Work to be completed
Once the line containing "thumb ip: (200, 184)" is found in the entries below, reproduce it and every line after it, stopping at and including the line containing "index tip: (138, 159)"; reproduce nothing else, and keep each line exact.

----- Records for the task

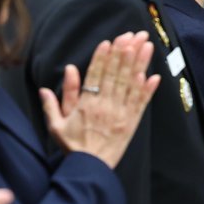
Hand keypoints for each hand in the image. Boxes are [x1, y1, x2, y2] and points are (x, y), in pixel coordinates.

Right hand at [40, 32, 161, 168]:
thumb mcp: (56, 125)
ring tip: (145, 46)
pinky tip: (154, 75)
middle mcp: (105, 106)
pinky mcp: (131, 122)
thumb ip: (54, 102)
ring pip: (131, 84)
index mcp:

----------
----- Records for the task

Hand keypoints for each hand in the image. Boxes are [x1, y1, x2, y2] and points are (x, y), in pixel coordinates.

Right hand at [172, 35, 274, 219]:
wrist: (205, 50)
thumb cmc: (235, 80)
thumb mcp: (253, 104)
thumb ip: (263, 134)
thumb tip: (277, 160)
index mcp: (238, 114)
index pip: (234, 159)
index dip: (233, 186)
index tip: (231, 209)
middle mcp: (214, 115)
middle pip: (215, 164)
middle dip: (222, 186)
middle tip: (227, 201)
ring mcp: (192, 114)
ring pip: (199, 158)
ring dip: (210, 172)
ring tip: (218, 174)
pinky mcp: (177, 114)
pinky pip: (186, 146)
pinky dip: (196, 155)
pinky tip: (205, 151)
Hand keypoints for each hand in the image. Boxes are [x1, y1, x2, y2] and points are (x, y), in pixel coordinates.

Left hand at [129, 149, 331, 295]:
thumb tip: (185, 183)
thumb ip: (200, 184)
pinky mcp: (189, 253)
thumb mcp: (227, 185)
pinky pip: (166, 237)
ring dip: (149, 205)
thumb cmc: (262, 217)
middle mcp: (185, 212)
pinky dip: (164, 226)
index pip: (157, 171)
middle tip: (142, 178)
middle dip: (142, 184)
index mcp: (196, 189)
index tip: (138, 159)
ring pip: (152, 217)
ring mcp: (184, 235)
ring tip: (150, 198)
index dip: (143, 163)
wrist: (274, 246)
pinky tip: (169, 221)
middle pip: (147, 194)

----------

Result of this task
thumb ip: (200, 184)
pinky mcp: (189, 253)
thumb mcp: (227, 185)
pinky pip: (166, 237)
ring dip: (149, 205)
thumb cmc: (262, 217)
middle mcp: (185, 212)
pinky dip: (164, 226)
index pip: (157, 171)
middle tip: (142, 178)
middle dip: (142, 184)
index mcp: (196, 189)
index tip: (138, 159)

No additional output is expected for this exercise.